Stored data entries
-----
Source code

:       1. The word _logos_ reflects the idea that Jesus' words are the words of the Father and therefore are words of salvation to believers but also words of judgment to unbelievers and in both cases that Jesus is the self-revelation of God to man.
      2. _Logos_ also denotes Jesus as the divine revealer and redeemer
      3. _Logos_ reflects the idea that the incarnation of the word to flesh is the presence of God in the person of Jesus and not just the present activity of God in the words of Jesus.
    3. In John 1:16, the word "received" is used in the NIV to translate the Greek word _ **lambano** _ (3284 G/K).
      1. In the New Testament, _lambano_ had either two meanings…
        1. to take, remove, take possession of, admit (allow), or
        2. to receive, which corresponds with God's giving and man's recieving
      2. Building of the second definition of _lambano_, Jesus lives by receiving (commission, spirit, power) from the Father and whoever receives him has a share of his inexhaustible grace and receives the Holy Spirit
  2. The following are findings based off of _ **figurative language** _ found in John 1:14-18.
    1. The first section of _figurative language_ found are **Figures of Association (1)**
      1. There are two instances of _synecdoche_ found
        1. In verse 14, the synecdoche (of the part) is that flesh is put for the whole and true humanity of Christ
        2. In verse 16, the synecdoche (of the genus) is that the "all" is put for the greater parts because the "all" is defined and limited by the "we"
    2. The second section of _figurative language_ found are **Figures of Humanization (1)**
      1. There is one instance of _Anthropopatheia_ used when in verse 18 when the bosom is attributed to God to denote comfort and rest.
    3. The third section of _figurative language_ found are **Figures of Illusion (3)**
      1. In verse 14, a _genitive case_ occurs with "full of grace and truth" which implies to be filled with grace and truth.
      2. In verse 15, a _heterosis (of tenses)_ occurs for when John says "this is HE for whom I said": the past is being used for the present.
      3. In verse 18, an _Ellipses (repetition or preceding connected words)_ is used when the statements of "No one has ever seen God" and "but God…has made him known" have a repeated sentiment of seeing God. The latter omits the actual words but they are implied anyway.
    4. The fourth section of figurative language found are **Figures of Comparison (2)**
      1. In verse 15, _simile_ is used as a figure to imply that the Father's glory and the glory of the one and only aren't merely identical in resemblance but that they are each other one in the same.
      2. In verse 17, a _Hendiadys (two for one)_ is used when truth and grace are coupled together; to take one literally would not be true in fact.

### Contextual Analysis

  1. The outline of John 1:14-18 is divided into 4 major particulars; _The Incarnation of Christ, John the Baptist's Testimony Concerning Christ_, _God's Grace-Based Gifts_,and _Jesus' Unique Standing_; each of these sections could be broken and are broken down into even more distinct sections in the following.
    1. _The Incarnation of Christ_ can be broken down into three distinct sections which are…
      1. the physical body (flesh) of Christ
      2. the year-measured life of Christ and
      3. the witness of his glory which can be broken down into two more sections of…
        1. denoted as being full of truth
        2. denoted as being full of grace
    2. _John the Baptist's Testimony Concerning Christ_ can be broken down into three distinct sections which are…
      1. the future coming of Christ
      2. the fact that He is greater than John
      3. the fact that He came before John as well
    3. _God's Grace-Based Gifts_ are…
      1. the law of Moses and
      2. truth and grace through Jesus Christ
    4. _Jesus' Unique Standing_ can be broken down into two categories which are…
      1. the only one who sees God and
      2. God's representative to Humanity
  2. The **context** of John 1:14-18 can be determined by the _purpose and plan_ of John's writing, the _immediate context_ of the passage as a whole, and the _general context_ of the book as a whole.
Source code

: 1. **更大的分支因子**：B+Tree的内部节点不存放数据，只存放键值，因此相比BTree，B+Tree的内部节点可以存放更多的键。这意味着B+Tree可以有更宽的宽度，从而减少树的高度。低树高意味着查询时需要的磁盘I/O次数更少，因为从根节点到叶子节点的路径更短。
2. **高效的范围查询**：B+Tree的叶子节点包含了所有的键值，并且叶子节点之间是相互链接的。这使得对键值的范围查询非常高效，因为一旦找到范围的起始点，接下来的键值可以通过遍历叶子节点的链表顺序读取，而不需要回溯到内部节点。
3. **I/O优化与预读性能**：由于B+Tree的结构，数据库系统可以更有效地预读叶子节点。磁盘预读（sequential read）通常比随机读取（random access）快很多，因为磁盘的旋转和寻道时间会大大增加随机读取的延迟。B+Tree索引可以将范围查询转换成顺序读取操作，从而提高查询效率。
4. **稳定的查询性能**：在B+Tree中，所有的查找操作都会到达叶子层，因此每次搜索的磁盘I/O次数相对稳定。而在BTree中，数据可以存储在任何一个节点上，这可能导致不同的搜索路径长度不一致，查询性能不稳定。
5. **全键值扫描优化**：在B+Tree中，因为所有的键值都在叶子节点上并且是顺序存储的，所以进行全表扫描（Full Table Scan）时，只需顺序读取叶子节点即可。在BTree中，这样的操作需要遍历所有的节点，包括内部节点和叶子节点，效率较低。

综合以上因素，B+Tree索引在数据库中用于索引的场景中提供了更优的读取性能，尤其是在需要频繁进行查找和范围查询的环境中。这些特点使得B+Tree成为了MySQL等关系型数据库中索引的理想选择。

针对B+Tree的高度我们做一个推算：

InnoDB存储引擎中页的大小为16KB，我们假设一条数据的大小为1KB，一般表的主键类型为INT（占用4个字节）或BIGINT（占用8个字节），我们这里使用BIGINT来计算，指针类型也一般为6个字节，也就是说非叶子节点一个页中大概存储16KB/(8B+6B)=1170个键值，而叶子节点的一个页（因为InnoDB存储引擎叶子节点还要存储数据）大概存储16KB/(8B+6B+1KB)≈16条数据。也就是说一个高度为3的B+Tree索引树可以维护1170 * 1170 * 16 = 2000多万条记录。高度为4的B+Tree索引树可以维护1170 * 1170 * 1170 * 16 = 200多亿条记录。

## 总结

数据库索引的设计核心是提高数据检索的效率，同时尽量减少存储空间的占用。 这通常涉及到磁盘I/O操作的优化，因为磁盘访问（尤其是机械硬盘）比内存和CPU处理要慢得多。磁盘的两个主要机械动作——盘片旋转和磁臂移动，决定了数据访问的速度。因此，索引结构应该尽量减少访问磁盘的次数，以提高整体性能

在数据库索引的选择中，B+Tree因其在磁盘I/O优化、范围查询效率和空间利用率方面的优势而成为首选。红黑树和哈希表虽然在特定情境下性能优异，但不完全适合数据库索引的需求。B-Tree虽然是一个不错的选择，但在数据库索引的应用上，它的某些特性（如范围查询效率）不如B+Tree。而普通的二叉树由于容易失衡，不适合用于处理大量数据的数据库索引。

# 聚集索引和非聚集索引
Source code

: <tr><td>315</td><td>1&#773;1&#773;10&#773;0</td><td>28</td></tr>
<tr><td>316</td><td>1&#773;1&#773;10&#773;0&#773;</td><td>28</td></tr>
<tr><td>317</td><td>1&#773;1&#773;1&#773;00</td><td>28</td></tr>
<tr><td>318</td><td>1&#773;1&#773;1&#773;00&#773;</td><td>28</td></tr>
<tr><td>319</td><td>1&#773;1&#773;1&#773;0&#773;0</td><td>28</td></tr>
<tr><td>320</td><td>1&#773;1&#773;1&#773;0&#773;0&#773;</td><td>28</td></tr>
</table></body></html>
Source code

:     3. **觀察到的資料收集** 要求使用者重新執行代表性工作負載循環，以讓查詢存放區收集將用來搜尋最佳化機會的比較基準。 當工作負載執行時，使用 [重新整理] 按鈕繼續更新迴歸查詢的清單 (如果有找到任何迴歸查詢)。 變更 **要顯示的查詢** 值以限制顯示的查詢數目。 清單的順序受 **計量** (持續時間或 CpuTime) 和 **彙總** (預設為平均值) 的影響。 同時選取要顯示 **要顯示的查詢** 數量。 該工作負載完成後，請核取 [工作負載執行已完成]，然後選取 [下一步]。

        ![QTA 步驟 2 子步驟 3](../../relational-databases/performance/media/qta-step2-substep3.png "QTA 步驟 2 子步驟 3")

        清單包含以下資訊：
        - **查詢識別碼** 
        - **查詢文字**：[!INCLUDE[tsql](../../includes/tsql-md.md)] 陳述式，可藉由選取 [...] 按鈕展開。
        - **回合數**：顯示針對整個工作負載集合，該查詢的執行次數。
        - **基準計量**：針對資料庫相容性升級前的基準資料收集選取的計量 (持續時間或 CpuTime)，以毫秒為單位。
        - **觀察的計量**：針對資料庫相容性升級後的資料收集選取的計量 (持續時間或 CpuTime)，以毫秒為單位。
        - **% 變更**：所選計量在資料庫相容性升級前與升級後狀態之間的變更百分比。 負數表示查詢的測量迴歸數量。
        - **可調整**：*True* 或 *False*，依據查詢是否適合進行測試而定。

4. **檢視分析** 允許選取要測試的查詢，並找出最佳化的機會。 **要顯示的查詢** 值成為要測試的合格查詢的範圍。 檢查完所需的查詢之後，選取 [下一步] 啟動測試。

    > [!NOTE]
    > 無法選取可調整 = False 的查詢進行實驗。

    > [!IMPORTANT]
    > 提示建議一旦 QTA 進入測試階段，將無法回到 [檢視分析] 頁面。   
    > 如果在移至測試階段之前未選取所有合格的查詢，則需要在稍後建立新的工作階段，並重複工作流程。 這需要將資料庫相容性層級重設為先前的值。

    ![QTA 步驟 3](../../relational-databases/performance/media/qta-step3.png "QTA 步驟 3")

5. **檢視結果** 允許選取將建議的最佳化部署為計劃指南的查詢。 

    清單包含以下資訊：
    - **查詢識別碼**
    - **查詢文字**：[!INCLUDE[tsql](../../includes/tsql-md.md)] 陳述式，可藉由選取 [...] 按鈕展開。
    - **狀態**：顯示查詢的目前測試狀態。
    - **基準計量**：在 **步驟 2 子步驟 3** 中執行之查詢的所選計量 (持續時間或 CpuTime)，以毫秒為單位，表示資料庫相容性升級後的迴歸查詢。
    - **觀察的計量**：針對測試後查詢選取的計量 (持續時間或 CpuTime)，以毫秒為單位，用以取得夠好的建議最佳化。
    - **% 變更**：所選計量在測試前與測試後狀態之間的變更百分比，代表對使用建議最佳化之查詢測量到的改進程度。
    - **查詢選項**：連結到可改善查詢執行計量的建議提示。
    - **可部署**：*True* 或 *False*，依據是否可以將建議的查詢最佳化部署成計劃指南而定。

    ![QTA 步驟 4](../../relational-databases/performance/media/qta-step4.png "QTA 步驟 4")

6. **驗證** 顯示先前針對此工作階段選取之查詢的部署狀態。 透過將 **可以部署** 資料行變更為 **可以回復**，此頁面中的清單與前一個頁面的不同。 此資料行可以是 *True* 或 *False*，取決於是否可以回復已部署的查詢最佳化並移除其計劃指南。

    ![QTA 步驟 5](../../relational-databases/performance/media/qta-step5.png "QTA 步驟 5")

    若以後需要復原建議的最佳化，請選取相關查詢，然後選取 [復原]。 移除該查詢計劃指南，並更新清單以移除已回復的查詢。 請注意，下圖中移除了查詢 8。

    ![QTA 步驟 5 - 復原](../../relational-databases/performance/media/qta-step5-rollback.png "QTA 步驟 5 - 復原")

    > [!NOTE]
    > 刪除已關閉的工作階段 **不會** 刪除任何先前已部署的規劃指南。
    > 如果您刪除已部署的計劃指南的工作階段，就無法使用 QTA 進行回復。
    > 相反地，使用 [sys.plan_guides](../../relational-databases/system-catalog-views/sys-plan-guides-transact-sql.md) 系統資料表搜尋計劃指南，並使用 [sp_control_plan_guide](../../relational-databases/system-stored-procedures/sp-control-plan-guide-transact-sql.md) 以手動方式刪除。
-----
§ **Task details**
Filter the entries above and return only the lines holding "into".

§ **Answer area**
  1. The outline of John 1:14-18 is divided into 4 major particulars; _The Incarnation of Christ, John the Baptist's Testimony Concerning Christ_, _God's Grace-Based Gifts_,and _Jesus' Unique Standing_; each of these sections could be broken and are broken down into even more distinct sections in the following.
    1. _The Incarnation of Christ_ can be broken down into three distinct sections which are…
      3. the witness of his glory which can be broken down into two more sections of…
    2. _John the Baptist's Testimony Concerning Christ_ can be broken down into three distinct sections which are…
    4. _Jesus' Unique Standing_ can be broken down into two categories which are…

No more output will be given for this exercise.